Vinod Bahety, Whole-Time Director and CEO, Ambuja Cements, said, “This quarter has been noteworthy for the cement industry. Despite headwinds from prolonged monsoons, the sector stands to benefit from several favourable developments, including GST 2.0 reforms, the Carbon Credit Trading Scheme (CCTS), and the withdrawal of coal cess. Our capacity expansion is well timed to capitalise on this positive momentum.”
Ambuja has increased its FY28 capacity target by 15 MTPA — from 140 MTPA to 155 MTPA — through debottlenecking initiatives that will come at a lower capital expenditure of USD 48 per metric tonne. The company also plans to enhance utilisation of its existing 107 MTPA capacity by 3 per cent through logistics infrastructure improvements.

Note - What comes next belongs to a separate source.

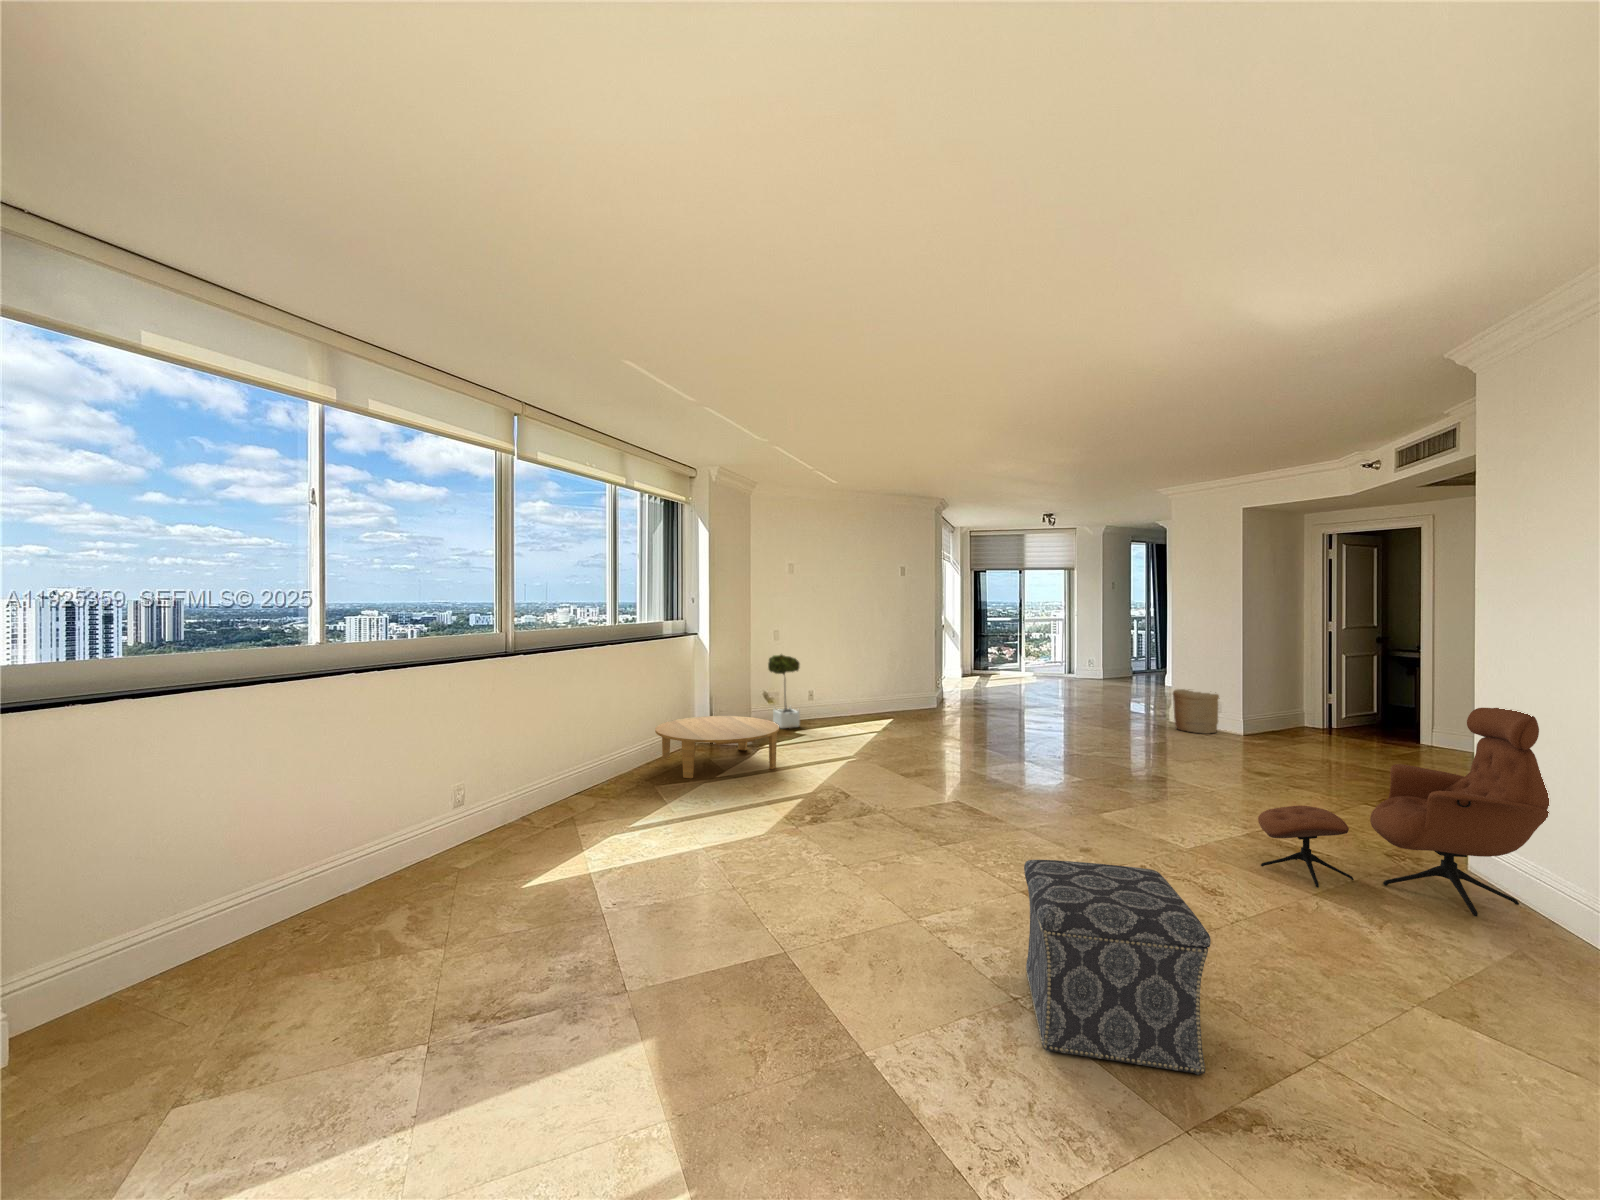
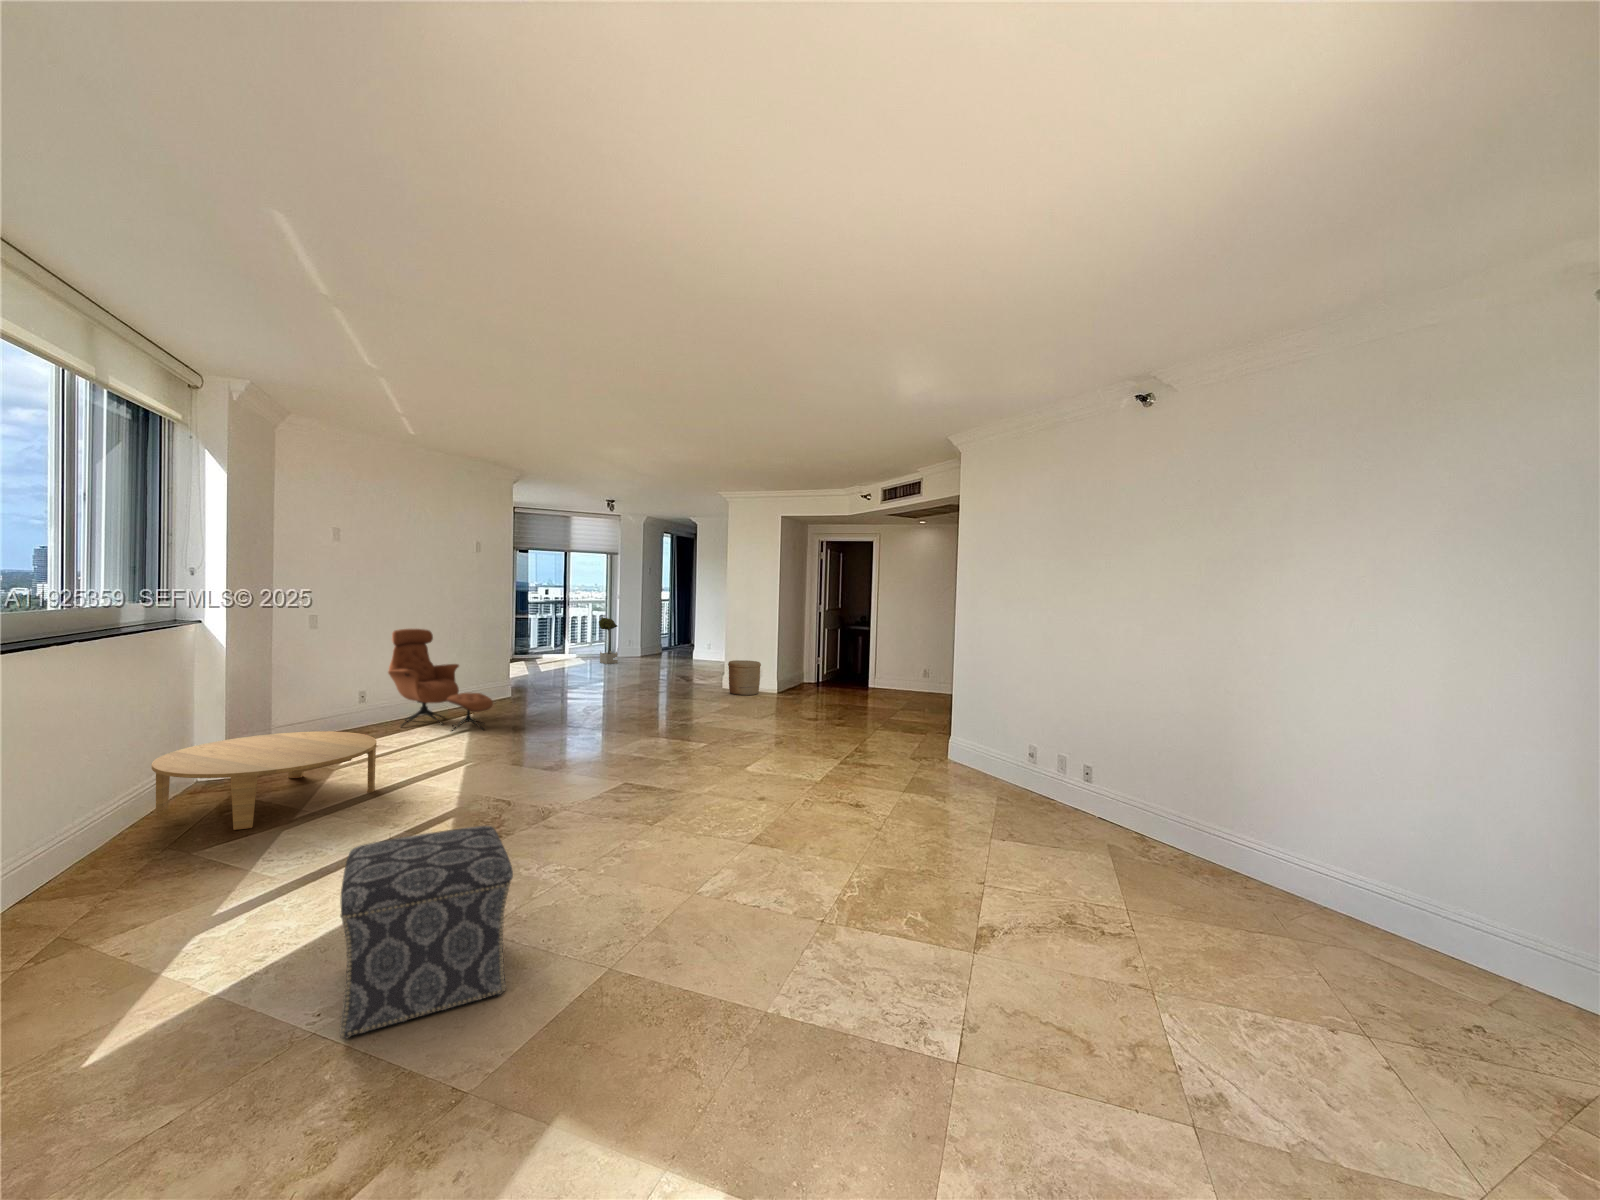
potted tree: present [768,655,800,728] -> present [599,617,618,664]
lounge chair: present [1258,708,1549,917] -> present [388,629,493,731]
ottoman: present [1024,860,1211,1075] -> present [340,826,513,1038]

To strengthen its product mix, Ambuja will install 13 blenders across its plants over the next 12 months to optimise production and increase the share of premium cement, improving realisations. These operational enhancements have already contributed to a 5 per cent reduction in cost of sales year-on-year, resulting in an EBITDA of Rs 1,060 per metric tonne and a PMT EBITDA of approximately Rs 1,189.
Looking ahead, the company remains optimistic about achieving double-digit revenue growth and maintaining four-digit PMT EBITDA through FY26. Ambuja aims to reduce total cost to Rs 4,000 per metric tonne by the end of FY26 and further by 5 per cent annually to reach Rs 3,650 per metric tonne by FY28.
Bahety added, “Our Cement Intelligent Network Operations Centre (CiNOC) will bring a paradigm shift to our business operations. Artificial Intelligence will run deep within our enterprise, driving efficiency, productivity, and enhanced stakeholder engagement across the value chain.”